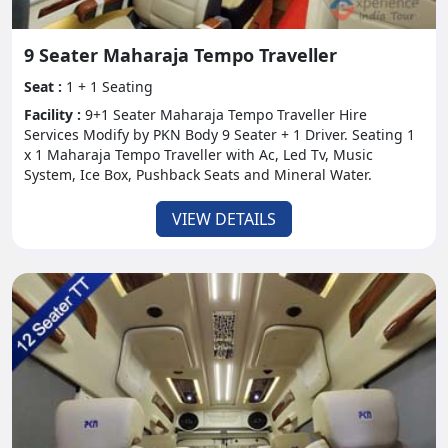
9 Seater Maharaja Tempo Traveller
Seat :
1 + 1 Seating
Facility :
9+1 Seater Maharaja Tempo Traveller Hire
Services Modify by PKN Body 9 Seater + 1 Driver. Seating 1
x 1 Maharaja Tempo Traveller with Ac, Led Tv, Music
System, Ice Box, Pushback Seats and Mineral Water.
VIEW DETAILS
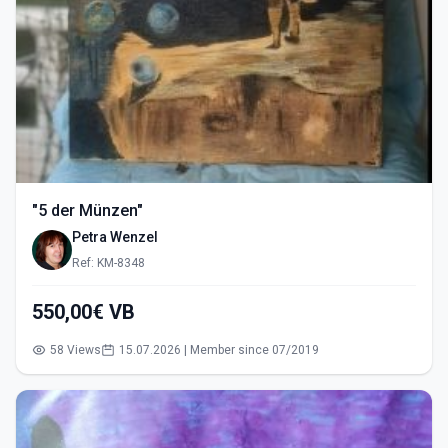
"5 der Münzen"
Petra Wenzel
Ref: KM-8348
550,00€ VB
58 Views
15.07.2026 | Member since 07/2019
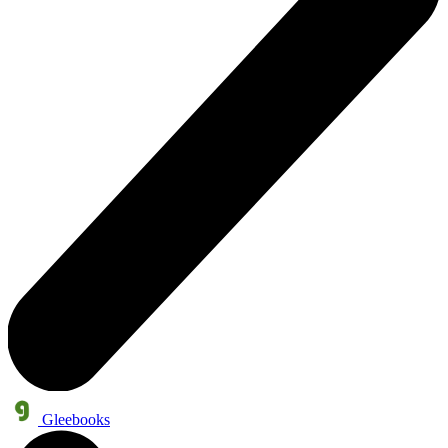
Gleebooks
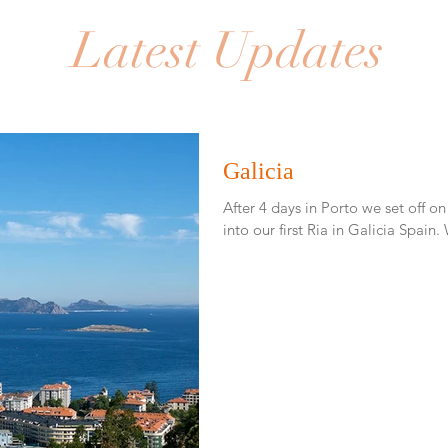
Latest Updates
Galicia
After 4 days in Porto we set off on
i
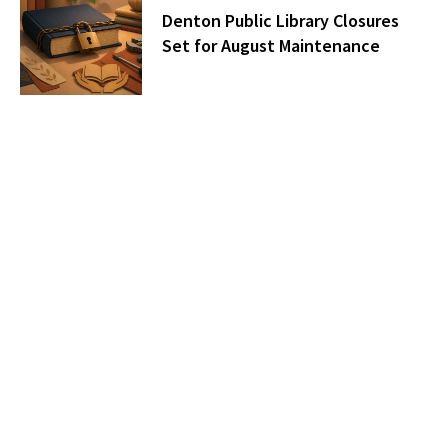
Denton Public Library Closures
Set for August Maintenance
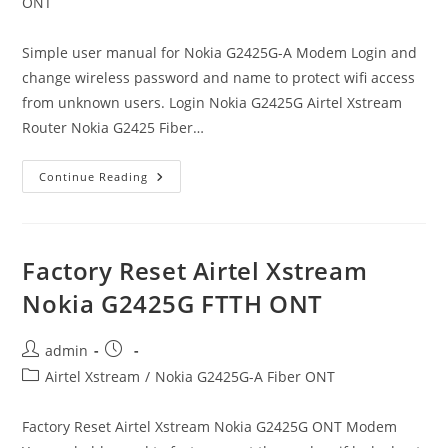
category:
ONT
Simple user manual for Nokia G2425G-A Modem Login and
change wireless password and name to protect wifi access
from unknown users. Login Nokia G2425G Airtel Xstream
Router Nokia G2425 Fiber…
Airtel
Continue Reading
Xstream
Nokia
G2425G-
A
Modem
Login
Factory Reset Airtel Xstream
Nokia G2425G FTTH ONT
Post
Post
admin
author:
published:
Post
Airtel Xstream
/
Nokia G2425G-A Fiber ONT
category:
Factory Reset Airtel Xstream Nokia G2425G ONT Modem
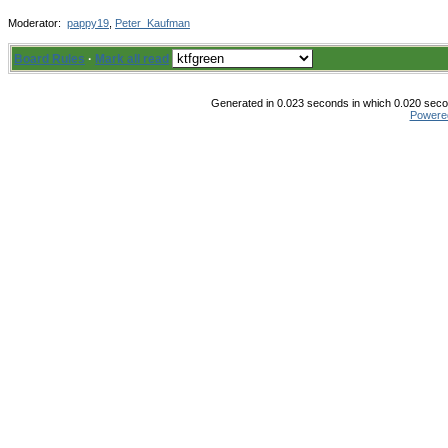
Moderator:
pappy19
,
Peter_Kaufman
Board Rules
·
Mark all read
Generated in 0.023 seconds in which 0.020 secon
Powere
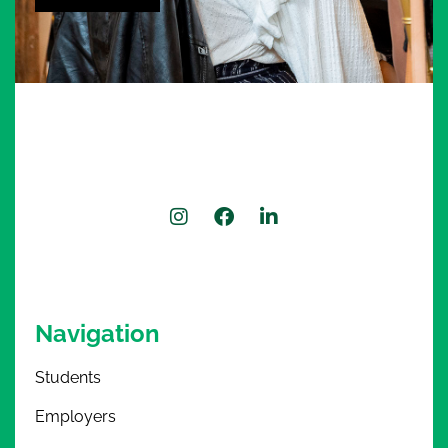
Alternative:
Navigation
Students
Employers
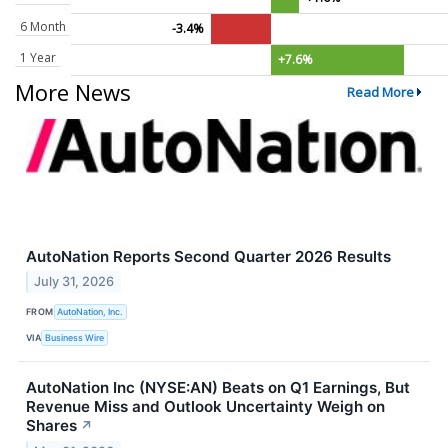
6 Month
-3.4%
1 Year
+7.6%
More News
Read More
AutoNation Reports Second Quarter 2026 Results
July 31, 2026
FROM
AutoNation, Inc.
VIA
Business Wire
AutoNation Inc (NYSE:AN) Beats on Q1 Earnings, But
Revenue Miss and Outlook Uncertainty Weigh on
Shares
↗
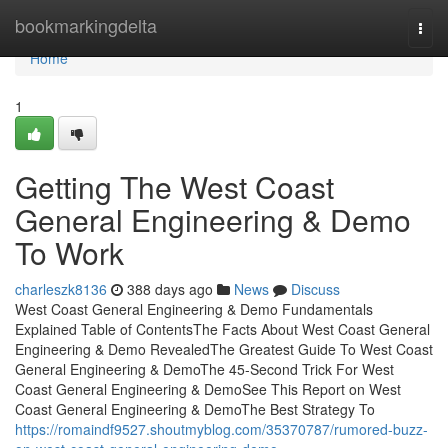
Home
bookmarkingdelta
Togg
navi
Home
1
Getting The West Coast
General Engineering & Demo
To Work
charleszk8136
388 days ago
News
Discuss
West Coast General Engineering & Demo Fundamentals
Explained Table of ContentsThe Facts About West Coast General
Engineering & Demo RevealedThe Greatest Guide To West Coast
General Engineering & DemoThe 45-Second Trick For West
Coast General Engineering & DemoSee This Report on West
Coast General Engineering & DemoThe Best Strategy To
https://romaindf9527.shoutmyblog.com/35370787/rumored-buzz-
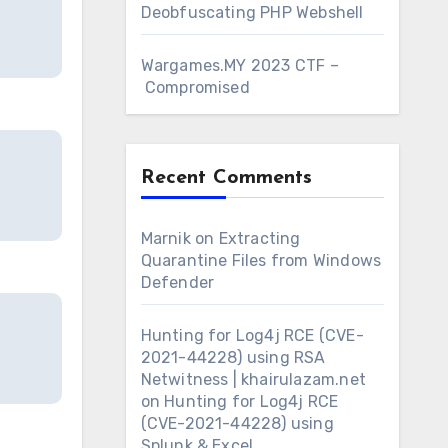
Deobfuscating PHP Webshell
Wargames.MY 2023 CTF –
Compromised
Recent Comments
Marnik
on
Extracting
Quarantine Files from Windows
Defender
Hunting for Log4j RCE (CVE-
2021-44228) using RSA
Netwitness | khairulazam.net
on
Hunting for Log4j RCE
(CVE-2021-44228) using
Splunk & Excel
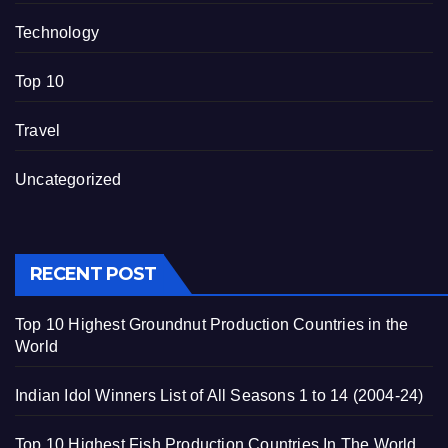
Technology
Top 10
Travel
Uncategorized
RECENT POST
Top 10 Highest Groundnut Production Countries in the
World
Indian Idol Winners List of All Seasons 1 to 14 (2004-24)
Top 10 Highest Fish Production Countries In The World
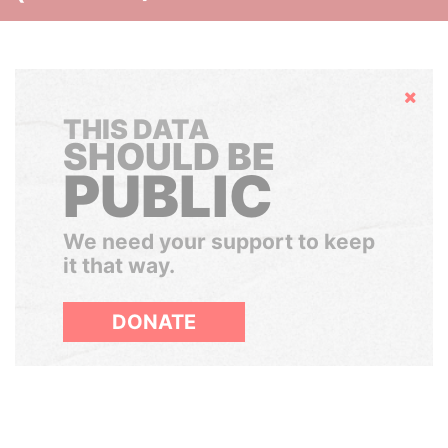
Hide
THIS DATA
SHOULD BE
PUBLIC
We need your support to keep
it that way.
DONATE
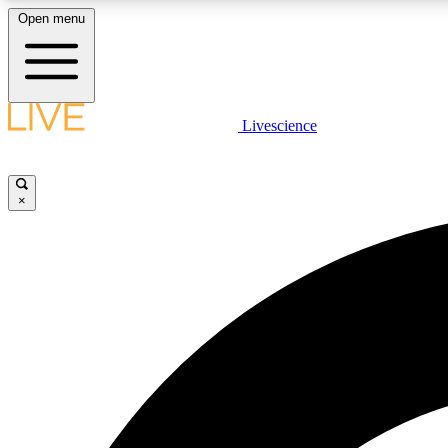
Open menu
Livescience
LIVE SCIENCE PLUS
Get started to get free access to selected news stories, receive
our daily newsletter, post comments, play games and earn
×
badges.
JOIN FREE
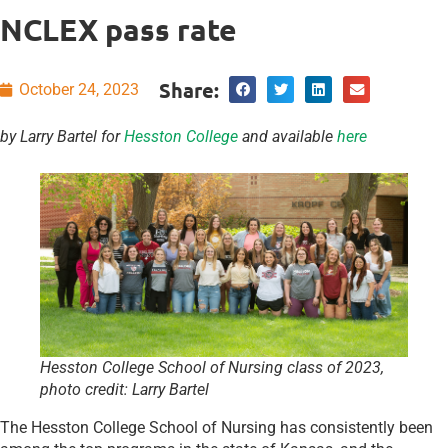
NCLEX pass rate
Share:
October 24, 2023
by Larry Bartel for
Hesston College
and available
here
Hesston College School of Nursing class of 2023
,
photo credit: Larry Bartel
The Hesston College School of Nursing has consistently been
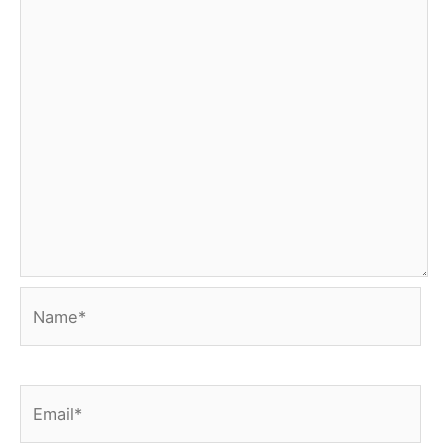
Name*
Email*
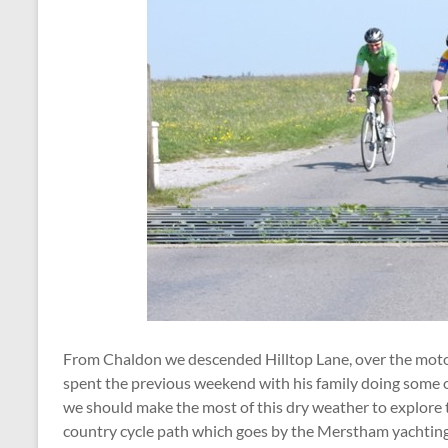
From Chaldon we descended Hilltop Lane, over the moto
spent the previous weekend with his family doing some of
we should make the most of this dry weather to explore t
country cycle path which goes by the Merstham yachting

■ **WORK ITEM**:
Go through the whole listing and write it out again with each "Maharaja" changed to "Royal", leaving everything else as it is. Omit the pictures from your answer.

■ **SOLUTION**:
9 Seater Royal Tempo Traveller
Seat :
1 + 1 Seating
Facility :
9+1 Seater Royal Tempo Traveller Hire
Services Modify by PKN Body 9 Seater + 1 Driver. Seating 1
x 1 Royal Tempo Traveller with Ac, Led Tv, Music
System, Ice Box, Pushback Seats and Mineral Water.
VIEW DETAILS
"5 der Münzen"
Petra Wenzel
Ref: KM-8348
550,00€ VB
58 Views
15.07.2026 | Member since 07/2019
Gleebooks
Latest Updates
Galicia
After 4 days in Porto we set off on
i
Denton Public Library Closures
Set for August Maintenance
category:
ONT
Simple user manual for Nokia G2425G-A Modem Login and
change wireless password and name to protect wifi access
from unknown users. Login Nokia G2425G Airtel Xstream
Router Nokia G2425 Fiber…
Airtel
Continue Reading
Xstream
Nokia
G2425G-
A
Modem
Login
Factory Reset Airtel Xstream
Nokia G2425G FTTH ONT
Post
Post
admin
author:
published:
Post
Airtel Xstream
/
Nokia G2425G-A Fiber ONT
category:
Factory Reset Airtel Xstream Nokia G2425G ONT Modem
Moderator:
pappy19
,
Peter_Kaufman
Board Rules
·
Mark all read
Generated in 0.023 seconds in which 0.020 secon
Powere
Alternative:
Navigation
Students
Employers
6 Month
-3.4%
1 Year
+7.6%
More News
Read More
AutoNation Reports Second Quarter 2026 Results
July 31, 2026
FROM
AutoNation, Inc.
VIA
Business Wire
AutoNation Inc (NYSE:AN) Beats on Q1 Earnings, But
Revenue Miss and Outlook Uncertainty Weigh on
Shares
↗
Home
bookmarkingdelta
Togg
navi
Home
1
Getting The West Coast
General Engineering & Demo
To Work
charleszk8136
388 days ago
News
Discuss
West Coast General Engineering & Demo Fundamentals
Explained Table of ContentsThe Facts About West Coast General
Engineering & Demo RevealedThe Greatest Guide To West Coast
General Engineering & DemoThe 45-Second Trick For West
Coast General Engineering & DemoSee This Report on West
Coast General Engineering & DemoThe Best Strategy To
https://romaindf9527.shoutmyblog.com/35370787/rumored-buzz-
Deobfuscating PHP Webshell
Wargames.MY 2023 CTF –
Compromised
Recent Comments
Marnik
on
Extracting
Quarantine Files from Windows
Defender
Hunting for Log4j RCE (CVE-
2021-44228) using RSA
Netwitness | khairulazam.net
on
Hunting for Log4j RCE
(CVE-2021-44228) using
Splunk & Excel
Technology
Top 10
Travel
Uncategorized
RECENT POST
Top 10 Highest Groundnut Production Countries in the
World
Indian Idol Winners List of All Seasons 1 to 14 (2004-24)
Top 10 Highest Fish Production Countries In The World
Hide
THIS DATA
SHOULD BE
PUBLIC
We need your support to keep
it that way.
DONATE
Open menu
Livescience
LIVE SCIENCE PLUS
Get started to get free access to selected news stories, receive
our daily newsletter, post comments, play games and earn
×
badges.
JOIN FREE
NCLEX pass rate
Share:
October 24, 2023
by Larry Bartel for
Hesston College
and available
here
Hesston College School of Nursing class of 2023
,
photo credit: Larry Bartel
The Hesston College School of Nursing has consistently been
Name*
Email*
From Chaldon we descended Hilltop Lane, over the moto
spent the previous weekend with his family doing some of
we should make the most of this dry weather to explore t
country cycle path which goes by the Merstham yachting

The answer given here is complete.